Friends Provident has recorded a 7% jump in new UK life and pensions profits in the first six months this year, up to £95m.
In its interim results released to the stock exchange this morning, Friends Prov also revealed a 12% jump in total life and pensions sales – from £2.02bn in 2006, to £2.26bn.
Group pensions sales were up 11% to £1.3bn while international sales jumped 16% to £1.17bn.
Its interim dividend per share for the period was up 5p, to 2.7p.
Friends Provident group chief executive Philip Moore says the group’s financial position “remains robust” with capital resources exceeding requirements by approximately £1bn.
But he added the group’s solid UK position is tempered by a moderate protection market, which will extend the timescale on its 2008 UK new business profits target.
“The Friends Provident Group continues to make good headway in UK and International life and pensions, despite the competitive nature of the UK market,” he says.
“In the UK, group pensions remains the key growth driver, with our leading-edge proposition capturing significant levels of new business from the ongoing trend away from defined benefit and trustee schemes - a trend expected to continue well into the future.”
On the asset management side, Friends Provident says F&C is making “significant progress” in its three-year plan, with eight initiatives launched in the first half of the year.

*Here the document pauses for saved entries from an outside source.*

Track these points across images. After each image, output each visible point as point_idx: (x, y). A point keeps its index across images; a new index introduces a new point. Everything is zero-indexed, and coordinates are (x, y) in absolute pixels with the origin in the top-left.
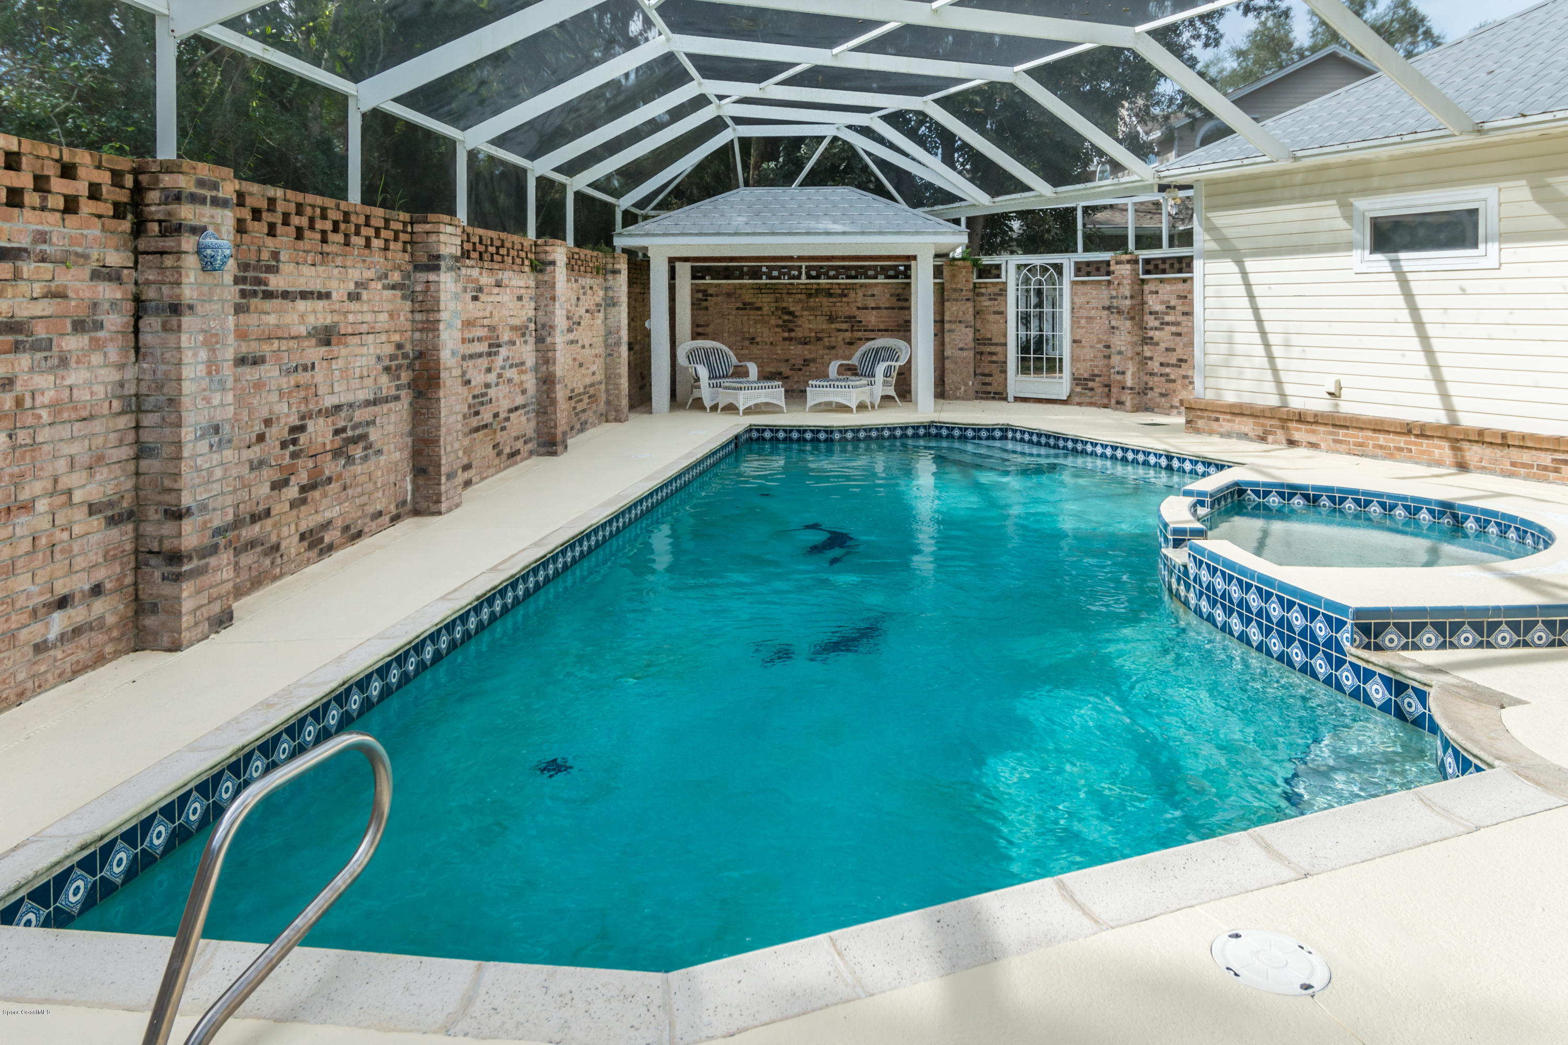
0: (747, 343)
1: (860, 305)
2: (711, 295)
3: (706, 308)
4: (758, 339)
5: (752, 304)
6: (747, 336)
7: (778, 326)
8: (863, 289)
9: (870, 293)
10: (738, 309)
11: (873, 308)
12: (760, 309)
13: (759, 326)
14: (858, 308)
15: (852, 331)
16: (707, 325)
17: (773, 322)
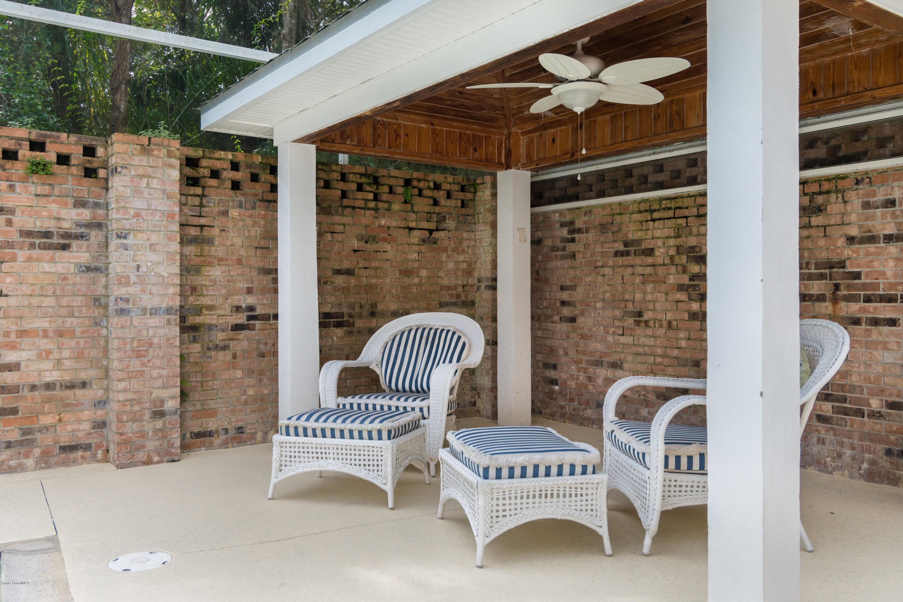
0: (630, 321)
1: (854, 231)
2: (579, 231)
3: (573, 256)
4: (647, 315)
5: (638, 242)
6: (630, 307)
7: (681, 288)
8: (863, 188)
9: (880, 197)
10: (617, 254)
11: (889, 238)
12: (650, 252)
13: (649, 288)
14: (851, 240)
15: (835, 300)
16: (573, 288)
17: (672, 280)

“High quality personnel have been recruited and a range of initiatives deployed to improve revenues and increase margin,” Moore says.

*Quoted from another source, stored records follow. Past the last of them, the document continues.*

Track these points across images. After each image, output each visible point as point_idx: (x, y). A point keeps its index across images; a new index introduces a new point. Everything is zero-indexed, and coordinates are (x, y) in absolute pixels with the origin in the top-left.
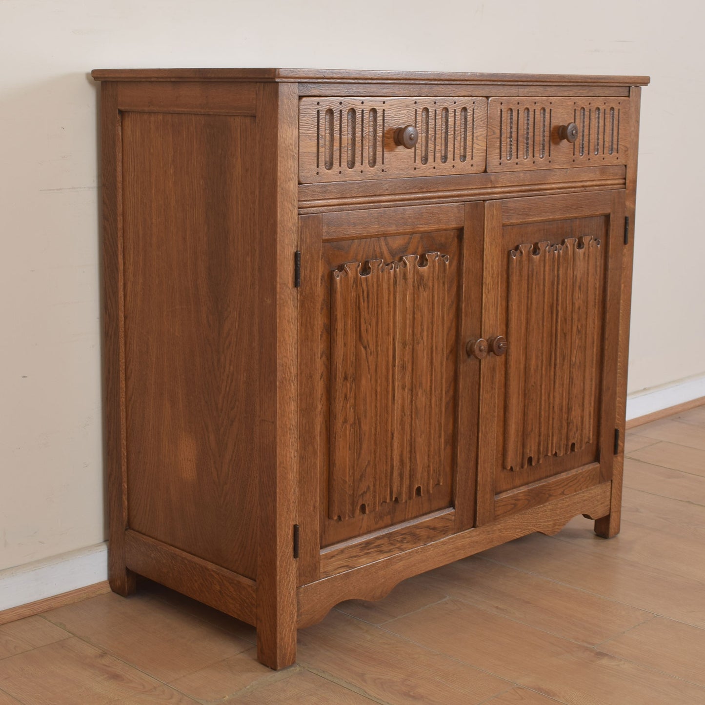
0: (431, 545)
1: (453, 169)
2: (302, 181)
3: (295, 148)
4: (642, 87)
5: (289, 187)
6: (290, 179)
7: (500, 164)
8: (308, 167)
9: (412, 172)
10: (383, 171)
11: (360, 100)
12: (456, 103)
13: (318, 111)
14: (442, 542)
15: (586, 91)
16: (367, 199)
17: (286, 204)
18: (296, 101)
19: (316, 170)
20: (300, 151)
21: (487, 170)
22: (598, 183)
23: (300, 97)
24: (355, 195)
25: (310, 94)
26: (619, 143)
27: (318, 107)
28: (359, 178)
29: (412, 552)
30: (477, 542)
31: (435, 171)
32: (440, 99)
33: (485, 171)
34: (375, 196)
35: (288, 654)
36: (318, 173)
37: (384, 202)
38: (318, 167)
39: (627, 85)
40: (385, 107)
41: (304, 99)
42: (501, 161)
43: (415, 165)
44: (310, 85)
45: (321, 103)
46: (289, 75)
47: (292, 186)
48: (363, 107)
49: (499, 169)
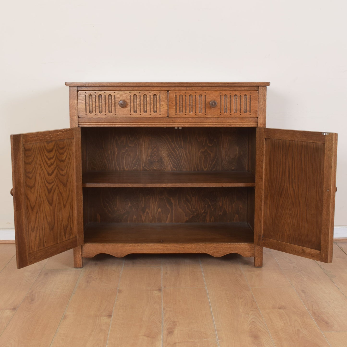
0: (145, 245)
1: (150, 115)
2: (79, 116)
3: (76, 106)
4: (267, 86)
5: (74, 118)
6: (74, 116)
7: (176, 114)
8: (82, 112)
9: (129, 116)
10: (115, 115)
11: (104, 92)
12: (151, 93)
13: (86, 95)
14: (151, 245)
15: (229, 88)
16: (109, 124)
17: (73, 123)
18: (76, 92)
19: (86, 113)
20: (79, 107)
21: (169, 117)
22: (239, 124)
23: (78, 91)
24: (104, 122)
25: (83, 90)
26: (251, 109)
27: (85, 94)
28: (104, 117)
29: (135, 245)
30: (170, 249)
31: (140, 115)
32: (142, 92)
33: (168, 117)
34: (113, 123)
35: (78, 264)
36: (86, 114)
37: (117, 125)
38: (86, 112)
39: (257, 86)
40: (115, 94)
41: (79, 91)
42: (176, 113)
43: (131, 113)
44: (83, 87)
45: (86, 93)
46: (70, 84)
47: (75, 118)
48: (105, 94)
49: (175, 116)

He added the proposed merger with Resolution will improve Friends Prov's growth prospects.
“Friends Provident remains a strong, standalone company with excellent prospects for profitable growth, differentiated by our focus on customer service, enabled by leading-edge technology,” Moore says.
“We are confident that the proposed merger with Resolution to form Friends Financial Group will add significantly to this position and deliver increased shareholder value.”